Linn da Quebrada. Acho que a proposta de enxergar a cena da música TLGB paulista como um todo, utilizando minha trajetória como ponto de partida para essa narrativa. Também trouxe muita coisa minha pro filme, criei ao lado dos diretores.
Foi desafiador expor sua vida fora do palco? Antes de "estar" cantora me iniciei nas artes com o teatro e a performance. Me expor é um modo de recriar narrativas, de utilizar meu corpo para dar forma e vazão às minhas potências. Nesse sentido, não sei se foi desafiador, mas acredito que tenha sido diferente e novo.
Qual o ponto alto do filme, na sua opinião? Aiii, difícil. Gosto de vários momentos desse documentário, do filme todo na verdade! Mas acho que minhas cenas com a Jup são bem divertidas, passam muito da nossa relação cotidiana, da força que a gente encontra uma na outra. Foram cenas que adorei gravar também.

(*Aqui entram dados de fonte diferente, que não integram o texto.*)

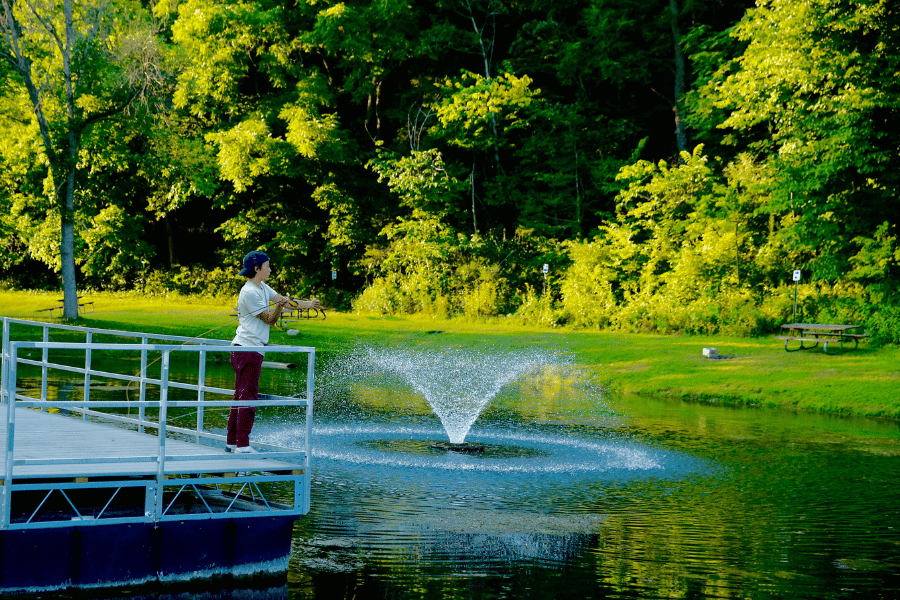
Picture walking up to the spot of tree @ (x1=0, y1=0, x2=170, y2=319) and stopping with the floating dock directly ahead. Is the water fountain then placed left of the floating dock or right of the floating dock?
left

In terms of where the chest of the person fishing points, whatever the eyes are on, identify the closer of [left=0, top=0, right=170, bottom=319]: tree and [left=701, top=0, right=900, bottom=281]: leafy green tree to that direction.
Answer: the leafy green tree

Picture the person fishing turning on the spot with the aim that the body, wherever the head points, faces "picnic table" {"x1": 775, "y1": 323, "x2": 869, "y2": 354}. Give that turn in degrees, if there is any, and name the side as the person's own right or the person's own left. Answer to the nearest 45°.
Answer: approximately 45° to the person's own left

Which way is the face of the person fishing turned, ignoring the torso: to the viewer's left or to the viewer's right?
to the viewer's right

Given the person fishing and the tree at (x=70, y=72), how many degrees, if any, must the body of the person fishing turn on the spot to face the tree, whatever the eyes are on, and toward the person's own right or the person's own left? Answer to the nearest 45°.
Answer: approximately 90° to the person's own left

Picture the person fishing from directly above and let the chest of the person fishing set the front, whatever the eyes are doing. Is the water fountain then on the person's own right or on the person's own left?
on the person's own left

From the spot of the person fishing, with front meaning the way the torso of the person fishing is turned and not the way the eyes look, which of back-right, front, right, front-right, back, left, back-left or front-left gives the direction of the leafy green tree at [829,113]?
front-left

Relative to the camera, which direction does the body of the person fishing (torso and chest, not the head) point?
to the viewer's right

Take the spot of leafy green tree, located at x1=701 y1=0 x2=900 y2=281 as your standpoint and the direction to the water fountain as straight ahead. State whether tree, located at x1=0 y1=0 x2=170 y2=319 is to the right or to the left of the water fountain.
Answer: right

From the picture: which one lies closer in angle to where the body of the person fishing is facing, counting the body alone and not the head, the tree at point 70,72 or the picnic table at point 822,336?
the picnic table
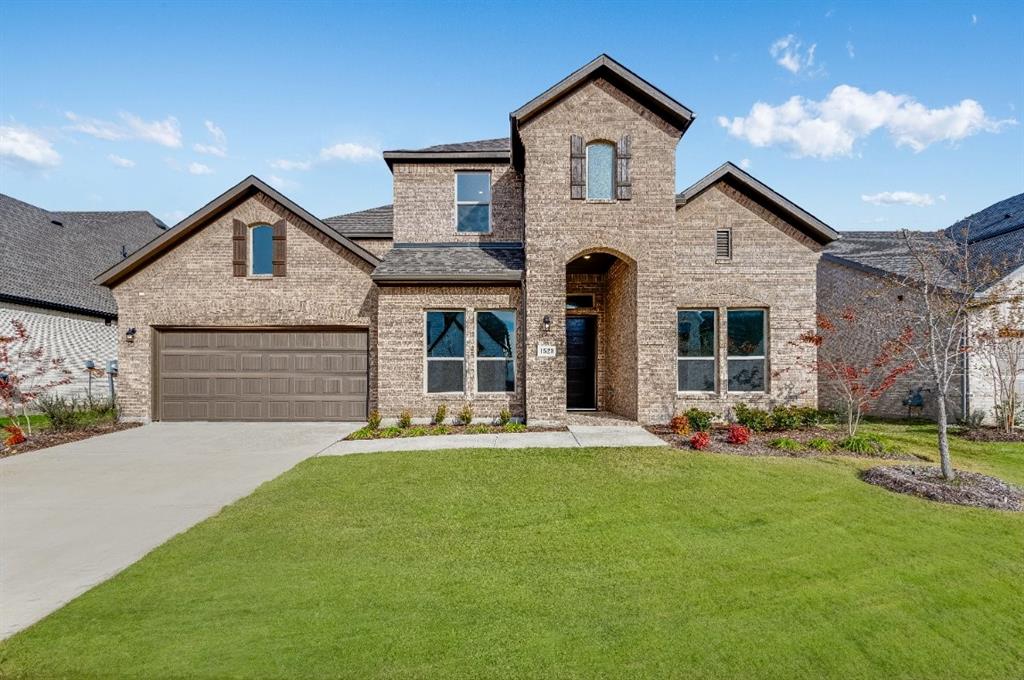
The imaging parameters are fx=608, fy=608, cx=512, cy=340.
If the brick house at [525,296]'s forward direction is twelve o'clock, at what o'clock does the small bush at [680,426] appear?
The small bush is roughly at 10 o'clock from the brick house.

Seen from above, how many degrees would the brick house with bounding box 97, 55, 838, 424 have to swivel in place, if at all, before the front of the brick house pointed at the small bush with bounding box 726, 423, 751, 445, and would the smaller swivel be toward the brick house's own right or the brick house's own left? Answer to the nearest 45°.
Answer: approximately 45° to the brick house's own left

Qual a melhor versão de Linn em Bixa Travesty? Acho que a Linn que se mostra uma pessoa comum, feita de erros e acertos, seguranças e tristezas. O filme me mostra de modo muito natural, isso é importante. Me tira dessa posição de “diva” que minhas fãs me colocam às vezes, mas que recuso. Não sou diva e nem quero ser. Sou um corpo cheio de potências e que traz tudo isso na voz, uma entre muitas outras. Mostra minha música como força pra seguir desconstruindo e reinventando.
Quais as suas expectativas para a Trava Tour na Europa? Eu e Jup sabemos que estamos viajando para ocupar novos espaços, o continente europeu, onde surgiu as principais ideias e conceitos que movem nossa sociedade hoje. Vamos com nossos corpos, nossa música, nossa arte. É para essas pessoas que vamos cantar e expor nossas questões.

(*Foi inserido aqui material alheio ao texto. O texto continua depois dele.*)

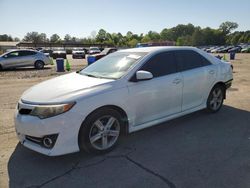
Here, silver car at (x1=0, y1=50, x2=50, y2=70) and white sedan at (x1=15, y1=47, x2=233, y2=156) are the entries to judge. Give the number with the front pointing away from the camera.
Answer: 0

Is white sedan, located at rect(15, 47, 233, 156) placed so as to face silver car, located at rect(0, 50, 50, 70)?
no

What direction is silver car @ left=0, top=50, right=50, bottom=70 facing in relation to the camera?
to the viewer's left

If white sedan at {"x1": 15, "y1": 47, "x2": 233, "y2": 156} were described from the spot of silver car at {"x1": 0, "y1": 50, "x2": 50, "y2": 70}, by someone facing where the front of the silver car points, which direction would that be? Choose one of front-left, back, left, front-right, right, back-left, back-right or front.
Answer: left
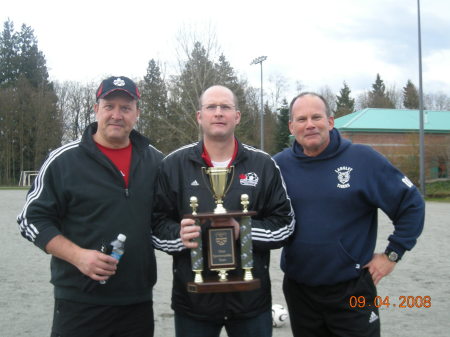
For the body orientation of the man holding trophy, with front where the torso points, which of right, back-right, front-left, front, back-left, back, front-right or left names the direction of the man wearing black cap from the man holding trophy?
right

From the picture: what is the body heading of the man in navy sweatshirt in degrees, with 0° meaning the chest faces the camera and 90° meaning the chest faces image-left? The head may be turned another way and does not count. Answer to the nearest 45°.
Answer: approximately 45°

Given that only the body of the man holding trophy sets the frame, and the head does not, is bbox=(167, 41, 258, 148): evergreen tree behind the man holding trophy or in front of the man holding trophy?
behind

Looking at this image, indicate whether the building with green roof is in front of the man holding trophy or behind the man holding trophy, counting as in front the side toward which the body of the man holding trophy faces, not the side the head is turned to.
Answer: behind

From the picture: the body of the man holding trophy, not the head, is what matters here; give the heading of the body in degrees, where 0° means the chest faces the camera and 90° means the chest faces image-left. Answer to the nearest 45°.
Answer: approximately 0°

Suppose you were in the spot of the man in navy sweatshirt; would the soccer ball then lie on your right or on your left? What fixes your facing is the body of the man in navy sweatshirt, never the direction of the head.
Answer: on your right

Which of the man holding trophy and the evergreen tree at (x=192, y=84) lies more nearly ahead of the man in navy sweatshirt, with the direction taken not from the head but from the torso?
the man holding trophy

Desde quando você e a Jup do Bairro são parceiras? Como começou isso? Minha “melhor”! A gente faz tudo juntas, sem ela não sei como seria, não sei se seria... Tô feliz demais que ela participa dessa tour europeia. Começamos juntas no meu primeiro show, no Periferia Trans, evento no Grajaú, em 2016. Ela subiu ao palco para uma participação espontânea e desde então não desceu mais.
E DJ Pininga? Como é o diálogo entre as suas letras e os beats dele? Pininga é minha mana, me conhece muito e temos referências e gostos em comum. Foi Pininga quem sugeriu a BadSista pra direção musical de Pajubá, que também sacou e desenhou bem o que eu queria. Minhas letras encontraram no funk um caminho muito natural e hoje a gente já extrapola isso. Gosto de falar que hoje meu som é mais ou menos como um “afro-funk-vogue”.

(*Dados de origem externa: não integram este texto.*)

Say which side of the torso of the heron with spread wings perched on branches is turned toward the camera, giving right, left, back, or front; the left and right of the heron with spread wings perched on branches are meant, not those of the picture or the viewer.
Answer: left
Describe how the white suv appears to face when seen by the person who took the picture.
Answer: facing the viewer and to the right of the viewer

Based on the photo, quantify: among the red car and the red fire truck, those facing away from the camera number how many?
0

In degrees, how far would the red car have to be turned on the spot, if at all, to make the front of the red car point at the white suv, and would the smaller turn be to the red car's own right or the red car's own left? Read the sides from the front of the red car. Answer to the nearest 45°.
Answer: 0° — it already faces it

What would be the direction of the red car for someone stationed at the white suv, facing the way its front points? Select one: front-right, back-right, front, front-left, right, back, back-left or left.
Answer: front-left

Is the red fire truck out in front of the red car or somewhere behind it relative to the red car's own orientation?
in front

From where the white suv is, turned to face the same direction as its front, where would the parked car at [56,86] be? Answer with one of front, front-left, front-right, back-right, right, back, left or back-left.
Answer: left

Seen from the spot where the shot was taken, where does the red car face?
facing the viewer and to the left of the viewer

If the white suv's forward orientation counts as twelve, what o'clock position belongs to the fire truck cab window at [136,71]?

No seu trabalho parece que você mistura os dois caminhos: a busca pelo autoconhecimento e a afirmação diante de uma sociedade transfóbica e racista. Como é lidar com esse jogo complexo? Costumo falar que minha música é, ao mesmo tempo, arma e antídoto, né? Eu me mato e sobrevivo por meio dela, desloco o ponto central do macho para os corpos feminilizados, crio um novo vocabulário, de tudo girar ao redor do homem. Chega, sabe? Agora, quem vai contar nossa história somos nós mesmas - e no nosso idioma.
Você já falou sobre a necessidade da “política dos afetos”. O que é e como ela pode funcionar num mundo tão polarizado e permeado por discursos de ódio? É disso que minha música também fala: afetos. Eu e minhas amigas fomos acostumadas a esconder nossos desejos, a ver proibição no que nos é natural, a amar pelos cantos. Com minha arte paro de esconder tudo isso e coloco nossos desejos em lugar de destaque, no centro de tudo. Falo dos corpos feminilizados e suas vontades. Na prática, isso funciona nos fortalecendo, criando laços de proteção entre nós, tirando essas proibições de cima da gente. Os homens são bem alinhados, né? Sempre tão cúmplices e tão protetores entre eles. Está na hora das mulheres também se fortalecerem cada vez mais, se unirem, de estarem juntas em suas potências e afetos.
Qual sua maior fraqueza? Insegurança. Não tem como a gente ser forte o tempo todo. A gente erra, tem medo.
Com as redes sociais, estamos expondo mais nossa vida pessoal e escolhas em relação ao gênero. O que você acha disso? Acho que para muitas pessoas se posicionar é também sobreviver. É resistência. Não sei avaliar se essas manifestações virtuais vem de propósitos maiores ou se é só falação… Mas é um bom sinal quando você passa a falar mais desse tipo de coisa, a encontrar mais pessoas levantando essas questões por aí. É Pajubá, reinvenção de linguagem, tomada de narrativa.